Sunday, April 11, 2010

Public Phase of Oconee County 2011 Budget Process Begins

Parks and Rec in Lead Position

The budgeting process for the county for Fiscal Year 2011 moves into its public phase on Monday with the first of three scheduled meetings of department heads, elected officials and judicial officers with the members of the Oconee County Board of Commissioners.

The Monday meeting begins at 5:30 p.m. in the commission chamber at the courthouse with representatives of the Parks and Recreation Department, who will have 45 minutes to explain their budget request for the year beginning on July 1.

Also on Monday, the commissioners will hear from the Fire Department, the coroner and Animal Control. The meeting is scheduled to end about 8:30 p.m.

On Tuesday, the session starts at 9 a.m. with the Human Resources Department of the county and continues until the final session at 4:30 p.m. During the day the Board will hear from representatives of the Magistrate Court, Superior Court and Juvenile Court, the district attorney, planning, code enforcement, the library and others.

The final session starts at 5:30 p.m. on Wednesday with the Utility Department, followed by the Public Works Department and the sheriff’s office. It ends with the Finance Department presentation starting at 7:45 p.m.

The budgeting process began on Jan. 26 when Finance Director Jeff Benko provided the Fiscal Year 2011 budget submittal plan to the BOC and is scheduled to end on June 1 with adoption of the budget by the Board at its regular meeting.

The Board will hold the first public hearing on the budget before its agenda-setting meeting on May 25 and the second public hearing before adoption of the budget on June 1. The first public hearing is scheduled to start at 6:30 p.m., while the second will be part of the regular meeting, which starts at 7 p.m.

Wayne Provost, director of Strategic and Long-Range Planning for the county, gave an indication of how difficult the budgeting process is likely to be at a meeting with citizens on March 25 to discuss citizen efforts to protect Elder Mill and the area around Elder Mill Bridge.

He said that “we think” that property values in the county have gone down 3 to 5 percent, personal property values are down 13 to 14 percent, and the 1-cent-on-a-dollar sales tax is producing 7 to 10 percent less than a year earlier.

These are the sources of revenue for the county’s general fund, which covers 57 percent of its spending.

Provost said the projection is that the county will need to cut $1 to $1.5 million from the county’s roughly $35 million budget for next fiscal year.
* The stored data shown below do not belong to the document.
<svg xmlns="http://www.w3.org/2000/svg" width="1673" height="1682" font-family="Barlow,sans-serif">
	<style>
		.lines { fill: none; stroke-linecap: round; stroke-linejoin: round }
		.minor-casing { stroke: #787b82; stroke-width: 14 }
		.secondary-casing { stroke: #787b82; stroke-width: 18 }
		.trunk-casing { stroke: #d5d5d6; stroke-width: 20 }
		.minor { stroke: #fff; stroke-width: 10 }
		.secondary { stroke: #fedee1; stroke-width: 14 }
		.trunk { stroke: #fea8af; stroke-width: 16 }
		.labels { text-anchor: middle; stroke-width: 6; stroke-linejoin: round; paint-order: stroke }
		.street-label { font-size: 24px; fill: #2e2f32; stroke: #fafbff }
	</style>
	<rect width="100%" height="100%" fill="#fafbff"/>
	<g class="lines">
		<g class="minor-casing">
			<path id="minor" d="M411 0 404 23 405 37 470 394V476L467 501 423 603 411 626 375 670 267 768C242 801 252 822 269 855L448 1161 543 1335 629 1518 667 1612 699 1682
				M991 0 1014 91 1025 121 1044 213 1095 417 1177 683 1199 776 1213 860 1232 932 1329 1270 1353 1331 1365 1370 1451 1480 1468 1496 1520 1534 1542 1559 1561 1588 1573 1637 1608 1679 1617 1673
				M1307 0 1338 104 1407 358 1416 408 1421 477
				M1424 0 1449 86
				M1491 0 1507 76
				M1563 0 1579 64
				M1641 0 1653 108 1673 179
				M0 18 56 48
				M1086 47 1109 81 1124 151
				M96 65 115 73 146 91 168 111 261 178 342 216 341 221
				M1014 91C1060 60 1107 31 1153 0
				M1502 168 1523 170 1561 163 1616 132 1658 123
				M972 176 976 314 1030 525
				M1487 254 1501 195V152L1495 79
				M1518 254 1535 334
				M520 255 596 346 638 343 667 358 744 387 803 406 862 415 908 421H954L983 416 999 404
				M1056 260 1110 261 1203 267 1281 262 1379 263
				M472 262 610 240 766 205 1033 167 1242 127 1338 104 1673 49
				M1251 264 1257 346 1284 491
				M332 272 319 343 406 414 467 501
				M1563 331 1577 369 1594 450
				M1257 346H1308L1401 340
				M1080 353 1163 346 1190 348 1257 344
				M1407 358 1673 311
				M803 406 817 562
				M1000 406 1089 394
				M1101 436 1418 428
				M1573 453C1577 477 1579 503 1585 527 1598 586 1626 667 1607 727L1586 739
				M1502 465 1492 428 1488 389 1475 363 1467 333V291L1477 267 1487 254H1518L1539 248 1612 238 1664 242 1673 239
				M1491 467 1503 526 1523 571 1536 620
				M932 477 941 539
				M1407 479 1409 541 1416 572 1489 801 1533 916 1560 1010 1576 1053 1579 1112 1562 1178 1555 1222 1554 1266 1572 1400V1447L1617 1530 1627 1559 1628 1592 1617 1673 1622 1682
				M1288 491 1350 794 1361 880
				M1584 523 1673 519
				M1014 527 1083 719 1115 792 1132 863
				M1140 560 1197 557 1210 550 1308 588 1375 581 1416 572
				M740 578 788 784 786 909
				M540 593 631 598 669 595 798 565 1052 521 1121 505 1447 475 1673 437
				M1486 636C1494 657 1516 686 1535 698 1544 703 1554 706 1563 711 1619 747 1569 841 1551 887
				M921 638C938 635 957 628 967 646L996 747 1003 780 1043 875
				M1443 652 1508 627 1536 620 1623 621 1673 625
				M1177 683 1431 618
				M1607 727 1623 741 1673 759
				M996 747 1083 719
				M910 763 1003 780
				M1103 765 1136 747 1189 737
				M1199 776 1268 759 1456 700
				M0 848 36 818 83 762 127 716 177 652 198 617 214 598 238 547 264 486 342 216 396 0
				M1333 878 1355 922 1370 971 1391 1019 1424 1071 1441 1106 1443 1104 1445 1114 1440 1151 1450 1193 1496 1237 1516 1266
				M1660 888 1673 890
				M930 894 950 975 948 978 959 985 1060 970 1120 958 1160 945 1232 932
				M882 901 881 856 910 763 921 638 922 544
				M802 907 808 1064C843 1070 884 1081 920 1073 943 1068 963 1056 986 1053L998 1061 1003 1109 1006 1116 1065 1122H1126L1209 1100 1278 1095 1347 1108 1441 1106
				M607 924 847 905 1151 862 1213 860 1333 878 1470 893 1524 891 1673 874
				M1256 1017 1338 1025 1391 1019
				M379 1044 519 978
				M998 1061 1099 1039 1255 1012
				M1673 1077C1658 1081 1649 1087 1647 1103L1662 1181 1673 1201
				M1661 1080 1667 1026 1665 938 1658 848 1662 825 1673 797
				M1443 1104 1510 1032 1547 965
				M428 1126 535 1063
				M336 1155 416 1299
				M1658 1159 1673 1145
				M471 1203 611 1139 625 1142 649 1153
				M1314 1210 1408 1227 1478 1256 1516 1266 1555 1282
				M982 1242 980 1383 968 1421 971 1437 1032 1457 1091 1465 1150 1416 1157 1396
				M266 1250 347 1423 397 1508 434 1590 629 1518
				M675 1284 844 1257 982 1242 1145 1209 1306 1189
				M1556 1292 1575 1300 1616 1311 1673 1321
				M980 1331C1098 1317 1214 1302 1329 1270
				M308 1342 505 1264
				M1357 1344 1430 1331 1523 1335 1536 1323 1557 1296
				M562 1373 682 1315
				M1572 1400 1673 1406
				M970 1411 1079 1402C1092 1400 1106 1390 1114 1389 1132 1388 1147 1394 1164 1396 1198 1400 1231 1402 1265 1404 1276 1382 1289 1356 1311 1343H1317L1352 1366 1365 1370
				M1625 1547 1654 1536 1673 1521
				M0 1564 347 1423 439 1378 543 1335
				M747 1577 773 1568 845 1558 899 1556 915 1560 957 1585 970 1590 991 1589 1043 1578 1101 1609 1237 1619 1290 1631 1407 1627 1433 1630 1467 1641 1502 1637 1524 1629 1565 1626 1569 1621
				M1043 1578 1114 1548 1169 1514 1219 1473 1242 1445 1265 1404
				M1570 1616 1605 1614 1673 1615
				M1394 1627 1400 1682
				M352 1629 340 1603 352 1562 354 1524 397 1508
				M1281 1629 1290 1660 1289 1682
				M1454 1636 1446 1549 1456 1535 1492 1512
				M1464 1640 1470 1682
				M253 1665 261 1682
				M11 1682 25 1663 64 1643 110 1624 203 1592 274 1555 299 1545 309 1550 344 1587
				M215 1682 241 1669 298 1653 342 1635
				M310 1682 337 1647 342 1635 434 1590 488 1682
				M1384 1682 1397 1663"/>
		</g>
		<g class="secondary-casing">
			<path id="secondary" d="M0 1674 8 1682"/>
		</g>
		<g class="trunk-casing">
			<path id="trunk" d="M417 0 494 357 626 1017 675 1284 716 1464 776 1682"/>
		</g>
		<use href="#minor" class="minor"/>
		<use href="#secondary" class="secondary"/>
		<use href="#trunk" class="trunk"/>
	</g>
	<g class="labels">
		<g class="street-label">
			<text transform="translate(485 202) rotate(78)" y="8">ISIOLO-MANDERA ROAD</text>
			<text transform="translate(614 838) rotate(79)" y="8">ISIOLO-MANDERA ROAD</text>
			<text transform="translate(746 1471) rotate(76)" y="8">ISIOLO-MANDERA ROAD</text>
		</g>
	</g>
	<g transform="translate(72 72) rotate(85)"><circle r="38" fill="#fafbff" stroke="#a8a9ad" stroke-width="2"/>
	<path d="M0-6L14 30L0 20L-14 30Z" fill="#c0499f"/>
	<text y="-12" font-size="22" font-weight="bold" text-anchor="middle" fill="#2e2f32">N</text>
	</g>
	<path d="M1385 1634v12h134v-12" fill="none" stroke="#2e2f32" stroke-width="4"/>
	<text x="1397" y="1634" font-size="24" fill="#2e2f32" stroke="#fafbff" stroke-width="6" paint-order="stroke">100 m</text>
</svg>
The county also can draw down its surplus, which has been running at about $10 million, and increase taxes, but the BOC has been reluctant to do either.

The biggest categories of spending from the General Fund are for public safety and judicial operations, making up 41 percent of the total. Public Works accounted for 12 percent of last year’s General Fund budget and Parks and Recreation received 11 percent.

The Utility Department has its budget outside the General Fund since much of its operation is funded by its own revenue. The budget for the Utility Department in 2010 was 18 percent of all expenditures, compared with the 57 percent figure for the General Fund.

County officials frequently point out that only 27 percent of property taxes citizens in the county pay are under the control of the Board of Commissioners, and that 72 percent goes to the Board of Education and 1 percent goes to the state.

The Board of Education also is in the budget process and is struggling with decreased state revenue as well as the drop in the local tax base and in sales tax revenue.

The range of services covered by the BOC-controlled budget is quite broad--from roads to sewers and water to tax collection itself. The BOE budget focuses exclusively on education.